There are several factors that can affect a cat’s lifespan, and it’s important to note that not all cats will live the same length of life. The most common reasons why cats die at a young age are:
- Congenital defect
What health problems do Ragdoll Cats have that may cause premature death?
Ragdolls are a relatively healthy breed of cat with few known health issues. However, they may suffer from the following illnesses and ailments which may shorten their lifespan:
Feline hypertrophic cardiomyopathy.
Feline hypertrophic cardiomyopathy is a disease that leads to the thickening of the heart muscle. It’s also called “HCM,” and it’s the most common heart disease in cats. HCM is usually caused by a genetic defect, leading to heart failure and sudden death. It typically strikes middle-aged male cats but can occur in younger cats too. HCM is more common in certain breeds of cats than others, with the Ragdoll being one of them. A genetic test is available to allow breeders to screen cats for the gene before breeding them. A reputable breeder will guarantee that their Ragdoll kittens are free from this genetic defect.
Gum disease, also called gingivitis or periodontitis, is a painful condition caused by plaque and tartar build-up. It occurs when the bacteria in the tartar irritates your cat’s gums and causes the gums to become swollen and inflamed. Over time, the inflammation can destroy the tissues that hold teeth in place, leading to tooth loss, bad breath, and a red and swollen mouth.
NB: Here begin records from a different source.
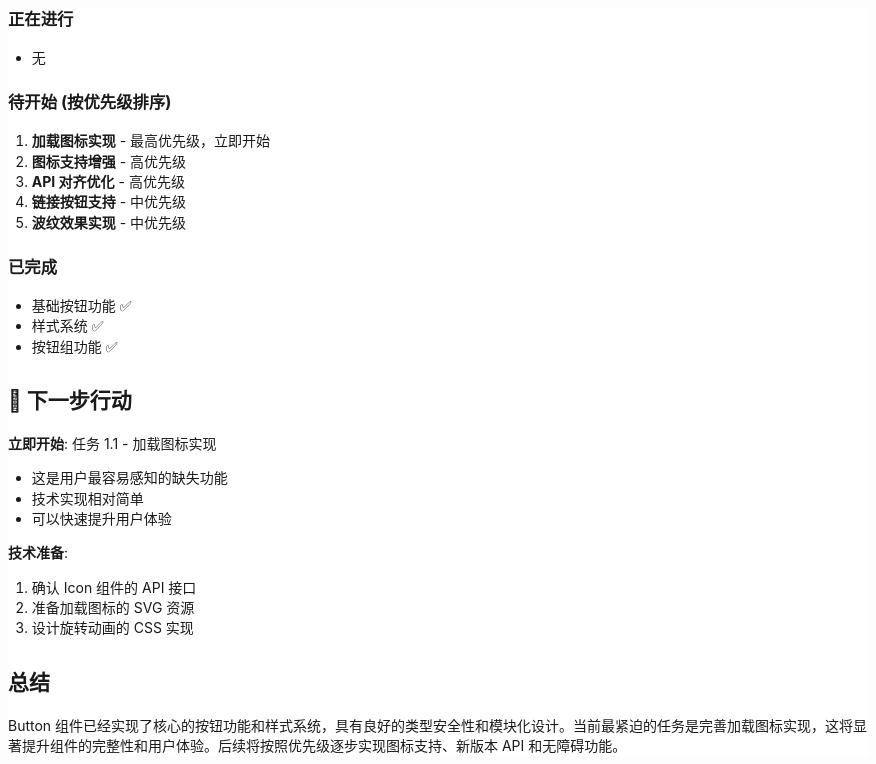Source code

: ### 正在进行
- 无

### 待开始 (按优先级排序)
1. **加载图标实现** - 最高优先级，立即开始
2. **图标支持增强** - 高优先级
3. **API 对齐优化** - 高优先级
4. **链接按钮支持** - 中优先级
5. **波纹效果实现** - 中优先级

### 已完成
- 基础按钮功能 ✅
- 样式系统 ✅
- 按钮组功能 ✅

## 🎯 下一步行动

**立即开始**: 任务 1.1 - 加载图标实现
- 这是用户最容易感知的缺失功能
- 技术实现相对简单
- 可以快速提升用户体验

**技术准备**:
1. 确认 Icon 组件的 API 接口
2. 准备加载图标的 SVG 资源
3. 设计旋转动画的 CSS 实现

## 总结

Button 组件已经实现了核心的按钮功能和样式系统，具有良好的类型安全性和模块化设计。当前最紧迫的任务是完善加载图标实现，这将显著提升组件的完整性和用户体验。后续将按照优先级逐步实现图标支持、新版本 API 和无障碍功能。
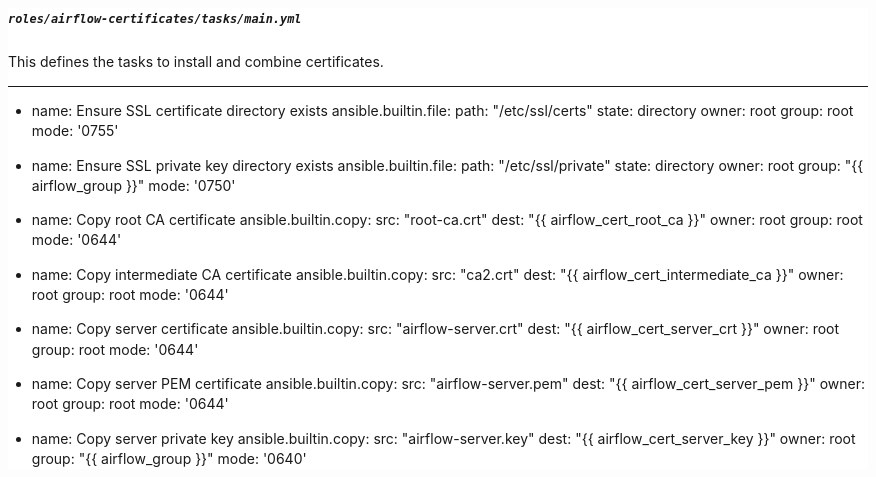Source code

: ##### `roles/airflow-certificates/tasks/main.yml`

This defines the tasks to install and combine certificates.


---
- name: Ensure SSL certificate directory exists
  ansible.builtin.file:
    path: "/etc/ssl/certs"
    state: directory
    owner: root
    group: root
    mode: '0755'

- name: Ensure SSL private key directory exists
  ansible.builtin.file:
    path: "/etc/ssl/private"
    state: directory
    owner: root
    group: "{{ airflow_group }}"
    mode: '0750'

- name: Copy root CA certificate
  ansible.builtin.copy:
    src: "root-ca.crt"
    dest: "{{ airflow_cert_root_ca }}"
    owner: root
    group: root
    mode: '0644'

- name: Copy intermediate CA certificate
  ansible.builtin.copy:
    src: "ca2.crt"
    dest: "{{ airflow_cert_intermediate_ca }}"
    owner: root
    group: root
    mode: '0644'

- name: Copy server certificate
  ansible.builtin.copy:
    src: "airflow-server.crt"
    dest: "{{ airflow_cert_server_crt }}"
    owner: root
    group: root
    mode: '0644'

- name: Copy server PEM certificate
  ansible.builtin.copy:
    src: "airflow-server.pem"
    dest: "{{ airflow_cert_server_pem }}"
    owner: root
    group: root
    mode: '0644'

- name: Copy server private key
  ansible.builtin.copy:
    src: "airflow-server.key"
    dest: "{{ airflow_cert_server_key }}"
    owner: root
    group: "{{ airflow_group }}"
    mode: '0640'
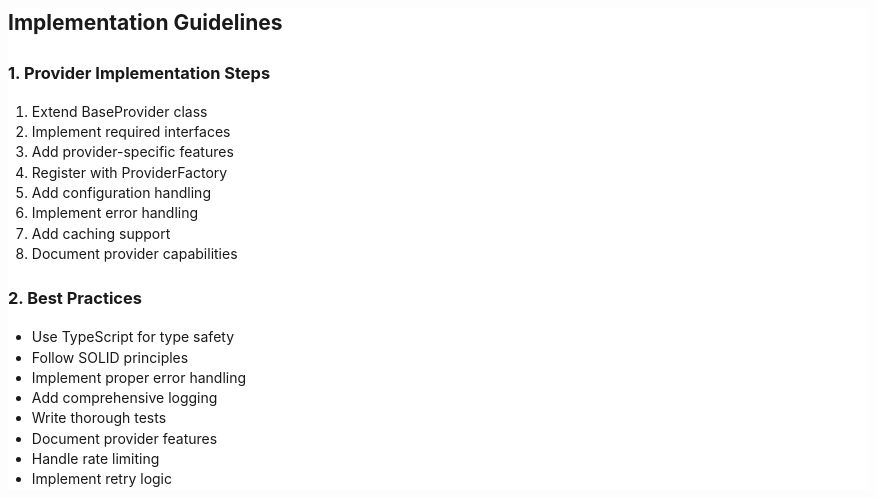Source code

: ## Implementation Guidelines

### 1. Provider Implementation Steps
1. Extend BaseProvider class
2. Implement required interfaces
3. Add provider-specific features
4. Register with ProviderFactory
5. Add configuration handling
6. Implement error handling
7. Add caching support
8. Document provider capabilities

### 2. Best Practices
- Use TypeScript for type safety
- Follow SOLID principles
- Implement proper error handling
- Add comprehensive logging
- Write thorough tests
- Document provider features
- Handle rate limiting
- Implement retry logic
Some gum diseases can be potentially life-threatening.
Polycystic Kidney Disease
Polycystic kidney disease is a condition that primarily affects cats over the age of 10 and is more commonly diagnosed in Persian and Exotic Shorthairs but can also be present in Ragdolls. The disease, which can be inherited, is characterized by a group of cysts that grow in the kidneys, causing the kidneys to become enlarged and unable to filter wastes from the blood efficiently. Affected cats can have polycystic kidney disease (PKD) and not show any symptoms. Again,
a genetic test is available to allow breeders to screen cats for the gene before breeding them.
How to best take care of your cat to increase its life expectancy
Cats have a reputation for living a long time. In fact, cats are one of the longest living domesticated animals. But how can you increase your cat’s lifespan? Here are some simple ways to improve your cat’s life expectancy.
• Keep your cat indoors – an indoor cat will typically live longer than an outdoor cat. An indoor cat is not exposed to dangers such as cars, injuries inflicted by other cats and dogs, and diseases.
• Feed your cat good quality cat food – most Ragdoll breeders raise their kittens on raw food and high-quality biscuits, such as Royal Canin or Hills Science.
• Exercise – Ragdolls can be prone to obesity, especially if they are an indoor cat. Make sure you give them lots of opportunities to exercise in the form of interactive toys, cat trees and perches.
• Give your cat lots of love, and it will benefit both of you – It can be said that cat owners have a higher life expectancy than those that don’t own a cat. The University of Minnesota Stroke Institute found that cat owners seemed much less likely to die of heart attack and stroke than non-cat owners.